You may have seen or read in the news that health professionals are warning of rising cases of children suffering from eating disorders. At The British School of Barcelona, we take this worrying trend seriously and want parents to be able to support their children in the case they may suffer any eating disorder.
Why is this happening?
It is likely that the heightened anxiety and uncertainty created by the pandemic is exacerbating all new and existing mental health conditions such as anxiety, depression or eating disorders. Disordered eating behaviours may be adopted as a way to control feelings and attempt to cope. A lot of children have also been spending more time online and are likely to be exposed to content that may well encourage poor self-esteem and unhealthy eating behaviours.
How can we help?
Being aware of the warning signs and seeking professional help sooner rather than later can be key. The Ineqe Safeguarding Group state that warning signs may include:
- Refusing to eat certain foods; engagement with fad diets or masking problematic behaviours with different food practices (no sugar, no carbs, vegan, keto, paleo etc) or a preoccupation with calories
- Withdrawal or less interest in social activities that were previously enjoyable
- Making frequent comments about feeling ‘fat’ or ‘overweight’ or a preoccupation with looking in the mirror to check for flaws
- Drinking excessive amounts of water/low calorie drinks (black coffee/diet fizzy drinks)
- Sudden poor oral hygiene, or brushing of teeth more than necessary
- For females, they may miss their period or have other menstrual irregularities
- Impaired immune system or healing problems
- Irritability, low mood and other mental health issues
- Maintaining excessive exercise habits despite weather, fatigue, social life or other obligations
- The disappearance of large amounts of food
What are Eating Disorders?
Eating disorders are complex mental illnesses caused by genetic as well as environmental factors – negative body image is just one potential contributor. However, negative body image is prominent in eating disorders because many people with eating disorders place a high value on their body shape and weight when determining their own self-worth.
The importance of a healthy positive image
So developing a positive body image could be an important protective factor. Recognising this, at BSB we dedicate time in our curriculum to work with our younger students on promoting a positive body image via a project that we have designed especially for our students and are calling “Be Unique“.
Alongside the project we are offering a Parents Webinar on Monday 7th June with tips for parents to support their children in developing a positive body image.

Tasks to perform ::
**A)** List the food practices named in parentheses in the first warning sign of the eating disorders article.
**B)** Please return everything in the eating disorders article from "Eating disorders are" down to "positive body image.", word for word.
Rely on the eating disorders article alone.

Entries shown ::
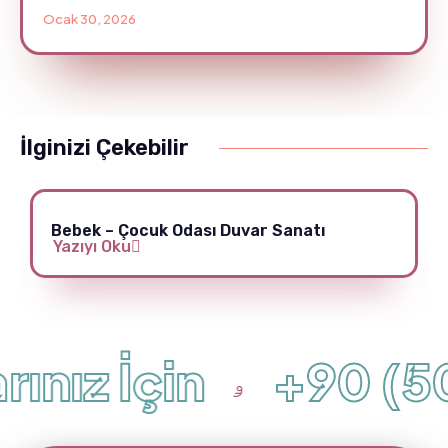
Ocak 30, 2026
İlginizi Çekebilir
Bebek – Çocuk Odası Duvar Sanatı
Yazıyı Oku
ınız İçin
+90 (50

Results for each task ::
**A)** no sugar, no carbs, vegan, keto, paleo

**B)**
Eating disorders are complex mental illnesses caused by genetic as well as environmental factors – negative body image is just one potential contributor. However, negative body image is prominent in eating disorders because many people with eating disorders place a high value on their body shape and weight when determining their own self-worth.
The importance of a healthy positive image
So developing a positive body image could be an important protective factor. Recognising this, at BSB we dedicate time in our curriculum to work with our younger students on promoting a positive body image via a project that we have designed especially for our students and are calling “Be Unique“.
Alongside the project we are offering a Parents Webinar on Monday 7th June with tips for parents to support their children in developing a positive body image.